Data under study:
※

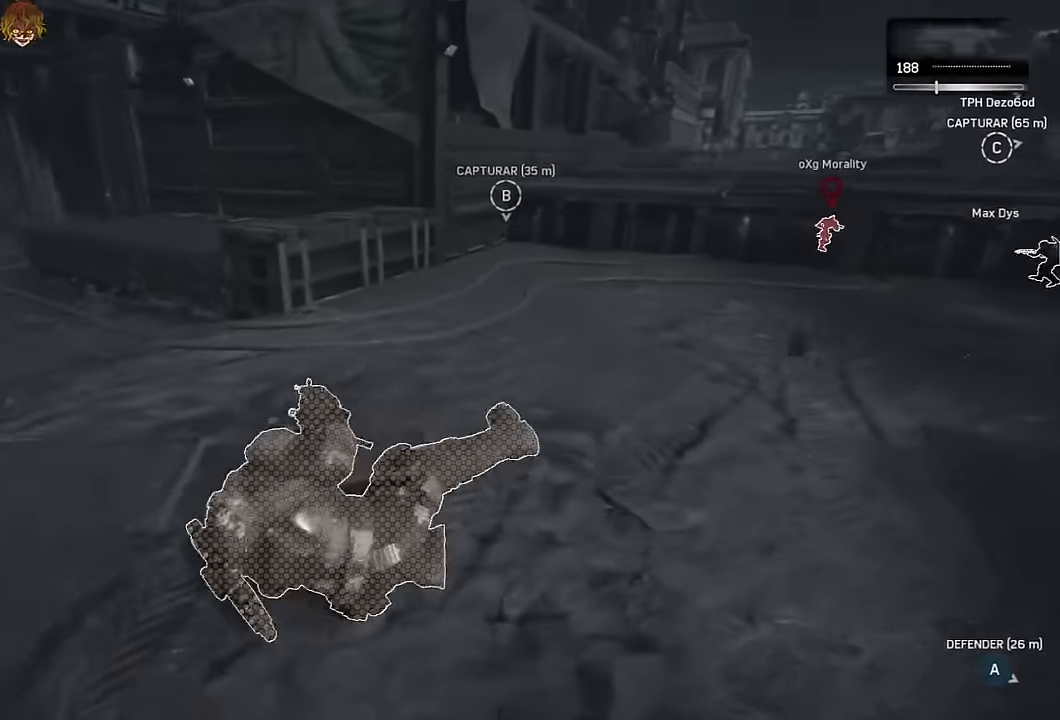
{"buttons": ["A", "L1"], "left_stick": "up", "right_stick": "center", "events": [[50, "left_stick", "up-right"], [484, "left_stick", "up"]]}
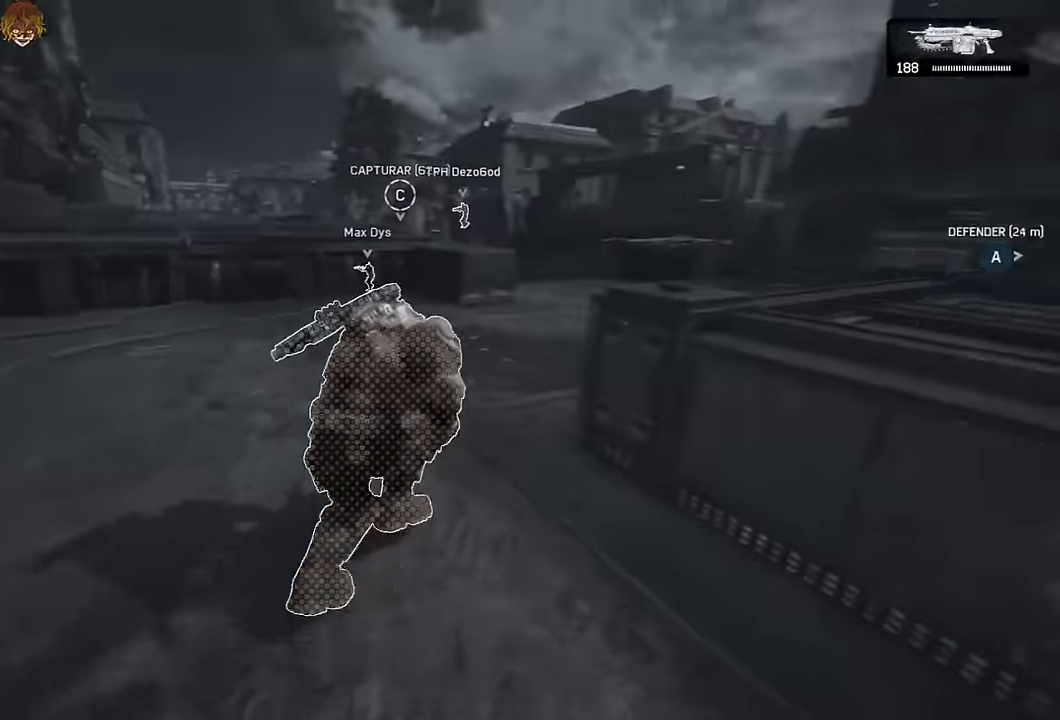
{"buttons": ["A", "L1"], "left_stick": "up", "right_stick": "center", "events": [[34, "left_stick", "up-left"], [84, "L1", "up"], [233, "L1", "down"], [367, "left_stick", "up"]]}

※

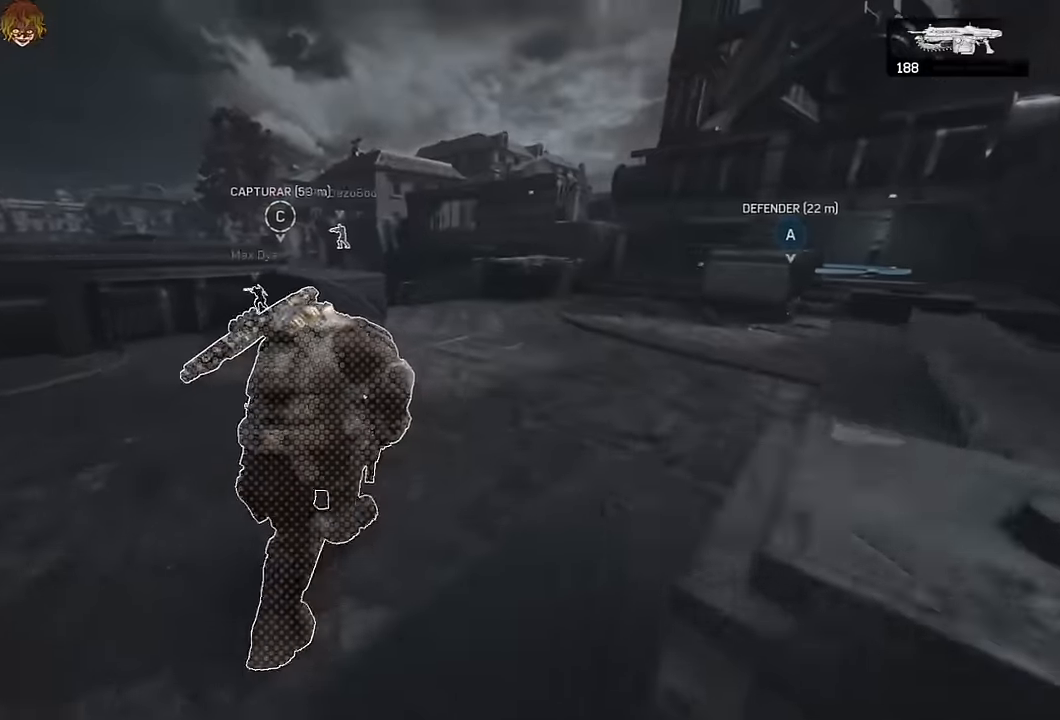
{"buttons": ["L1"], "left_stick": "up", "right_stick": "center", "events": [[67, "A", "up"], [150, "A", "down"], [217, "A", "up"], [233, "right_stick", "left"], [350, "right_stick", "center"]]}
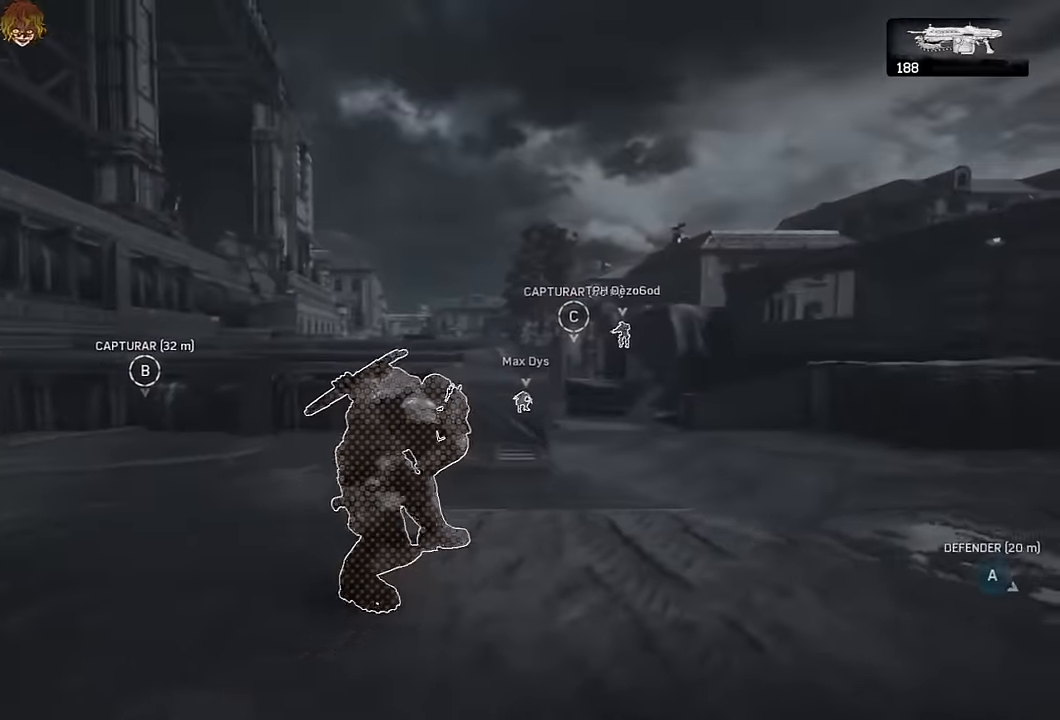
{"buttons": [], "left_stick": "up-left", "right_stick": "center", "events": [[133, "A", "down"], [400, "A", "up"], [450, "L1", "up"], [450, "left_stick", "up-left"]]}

※

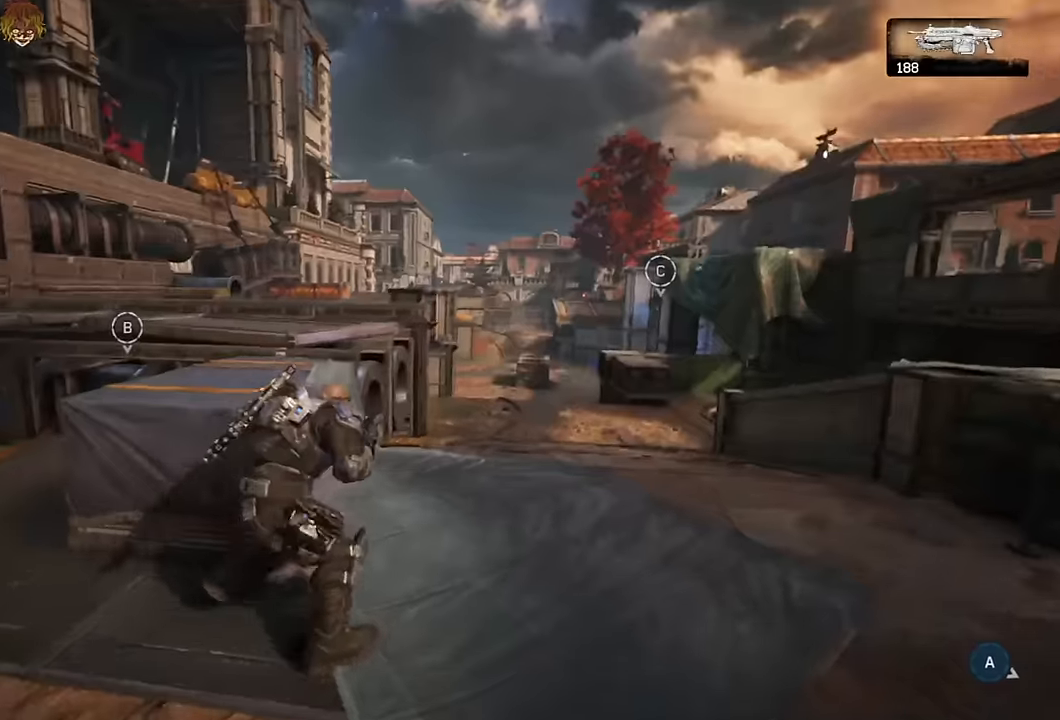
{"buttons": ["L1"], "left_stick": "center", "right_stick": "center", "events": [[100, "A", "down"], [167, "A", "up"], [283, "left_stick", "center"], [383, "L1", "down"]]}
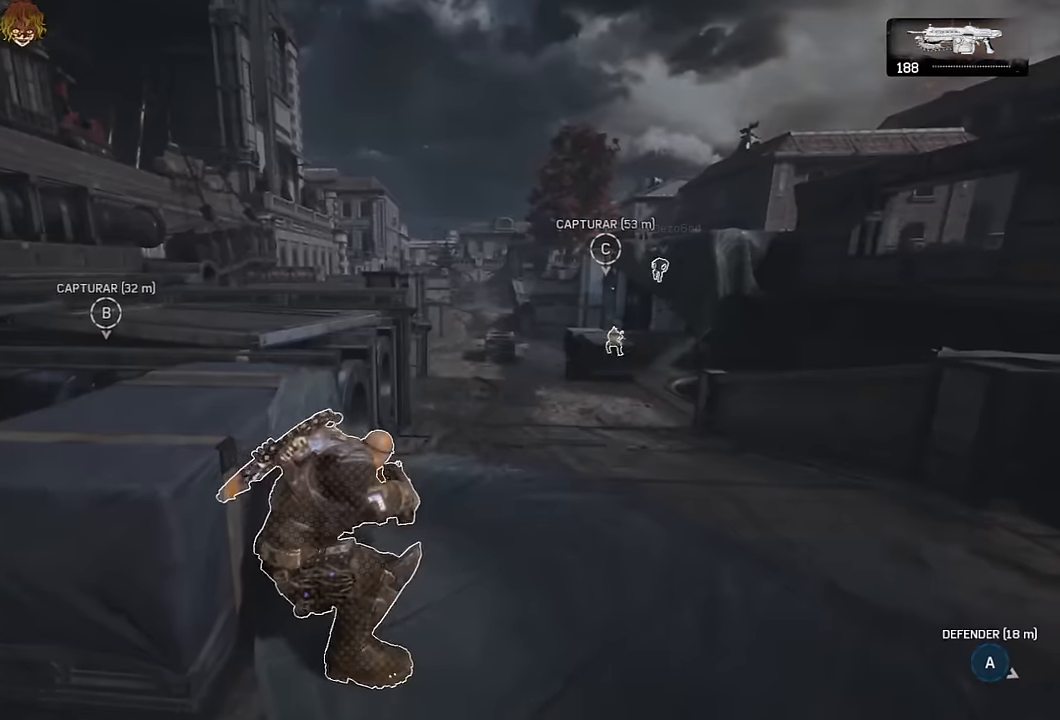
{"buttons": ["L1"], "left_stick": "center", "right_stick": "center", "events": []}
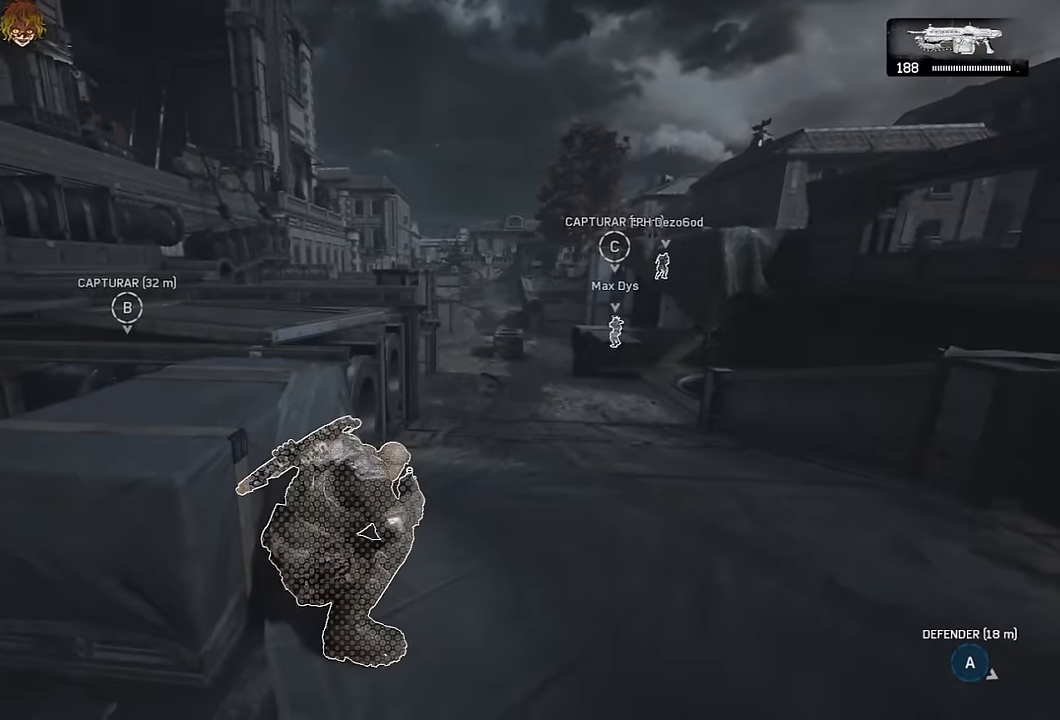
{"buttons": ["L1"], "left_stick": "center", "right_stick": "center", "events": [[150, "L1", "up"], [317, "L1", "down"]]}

※

Search the listing above for the word "down", and copy every line that has it.

Response area:
{"buttons": ["A", "L1"], "left_stick": "up", "right_stick": "center", "events": [[34, "left_stick", "up-left"], [84, "L1", "up"], [233, "L1", "down"], [367, "left_stick", "up"]]}
{"buttons": ["L1"], "left_stick": "up", "right_stick": "center", "events": [[67, "A", "up"], [150, "A", "down"], [217, "A", "up"], [233, "right_stick", "left"], [350, "right_stick", "center"]]}
{"buttons": [], "left_stick": "up-left", "right_stick": "center", "events": [[133, "A", "down"], [400, "A", "up"], [450, "L1", "up"], [450, "left_stick", "up-left"]]}
{"buttons": ["L1"], "left_stick": "center", "right_stick": "center", "events": [[100, "A", "down"], [167, "A", "up"], [283, "left_stick", "center"], [383, "L1", "down"]]}
{"buttons": ["L1"], "left_stick": "center", "right_stick": "center", "events": [[150, "L1", "up"], [317, "L1", "down"]]}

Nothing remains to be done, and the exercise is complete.